I am Priya, Operator, Chaklapalli, Thally Block, Hosur

Chaklapalli is a beautiful village far from the hustle and bustle of Hosur, burst with roses, the horticulture farms that exports flowers to markets and perfumeries in Europe. Valentine’s day promises good business in this part of rural Tamil Nadu. A bus drive takes you through the picturesque setting and weather that is reminiscent of a hill station.

Here, the Sarvajal plant was operational on February 8, 2019. Vishupriya, called fondly as Priya, was identified by the headmaster of the Chaklapalli Government middle school, to take on the role of the operator. She hails from a humble background. Her father works as the person who gives water from the panchayat, a duty which fell on priya and her mother as he took to drinking heavily. The duo continues to operate on his behalf.

Priya lives with her parents as she is the younger of the two siblings. Her sister is married. She stopped her studies after 12th due to financial issues, but the school offered her a teaching position and allowed her to pursue her degree. She graduated in Tamil Literature and is currently doing her B.Ed.

Priya was part of the first meeting at the school premises to constitute the village water committee where Sarvajal’s team explained about the project. She was happy that the Operator job was assigned to her. Her colleagues and friends discouraged her, but she felt strongly about doing the work of an Operator. Giving water was what she and her mother did even though her father got into drinking.
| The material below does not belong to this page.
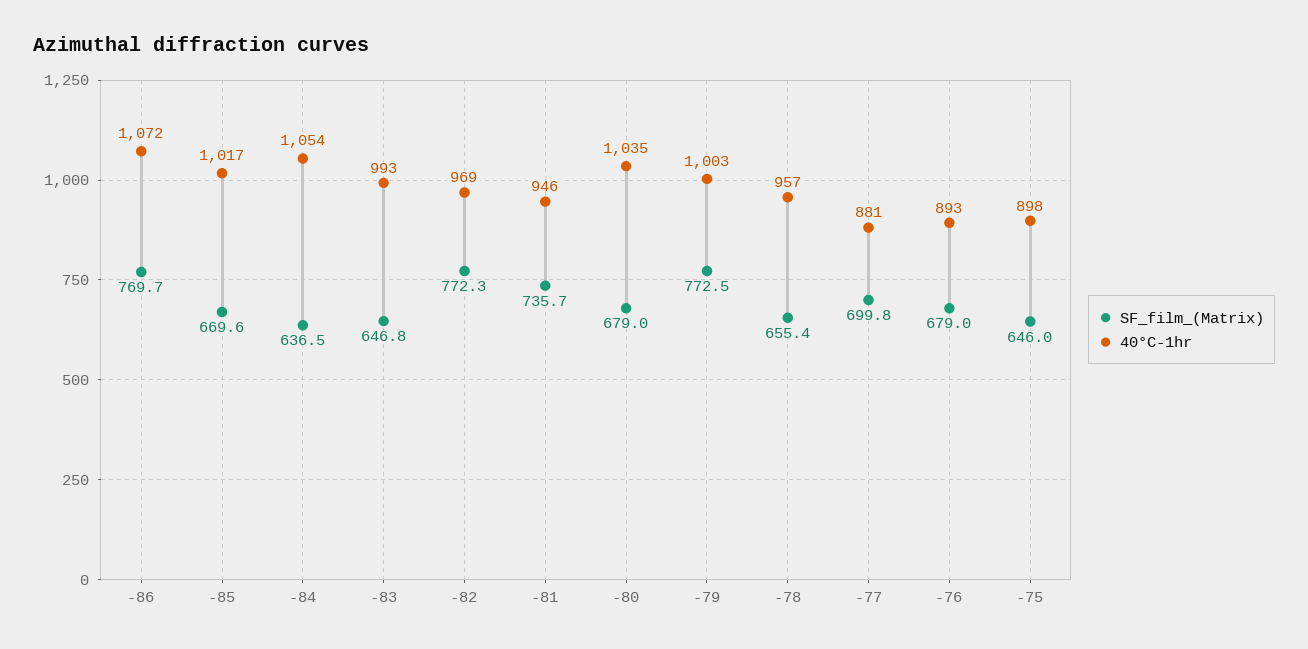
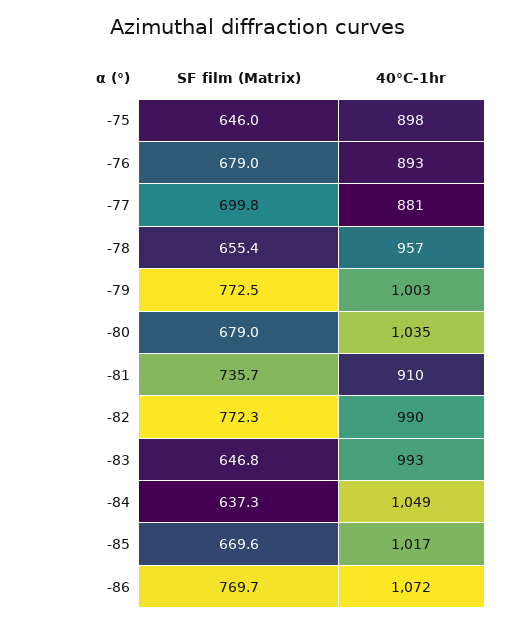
SF_film_(Matrix), -84: 636.5 -> 637.3
40°C-1hr, -84: 1054 -> 1049
40°C-1hr, -82: 969 -> 990
40°C-1hr, -81: 946 -> 910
It was something that allowed her to live a life of dignity.

Priya was teaching all subjects in middle school and was always in the company of children of her class. Sitting in the water plant all alone for two days was strange. She found her peace when she realised many people who were becoming members from her village could not append their signatures. She spent time at the plant and also taught them how to put their signatures. It was very satisfying. She would continue providing tuitions for children after she leaves the plant. That way she thinks she will be able to utilise her skills in being a teacher.

Many people in the village did not understand the benefit of drinking purified water, so I have started talking to people about the benefits. There are 65 people who have become members. Earlier, there was only one person which had a domestic water purifier in his house. I think it is a good change where more people are becoming aware of it. She feels she is imparting knowledge just like any teacher would.

Some people who called me ‘teacher’ earlier, tease me by calling me ‘Operator madam’. Let them call me anything, I chose this job. They have someone or the other to support them, but I have just me and I am determined to take care of my family. I continue to be the provider of water. It is life just like education is. I don’t want to think about which one is better. I get my life by giving life… I only pray for strength to do this better.

When opportunities are present to women who have not handled technology, their progress from the offer -to -training- to -taking -over may be gradual, but once the level of effort is understood , it becomes methodical and reliable. Women as operators want to stay ahead in the knowledge required to discharge their duties and they are not shy to say that they did not understand something. Along with the skills, they bring into these workplace, care for the machines, the cleanliness of the premises, and a drive to reach out to the communities.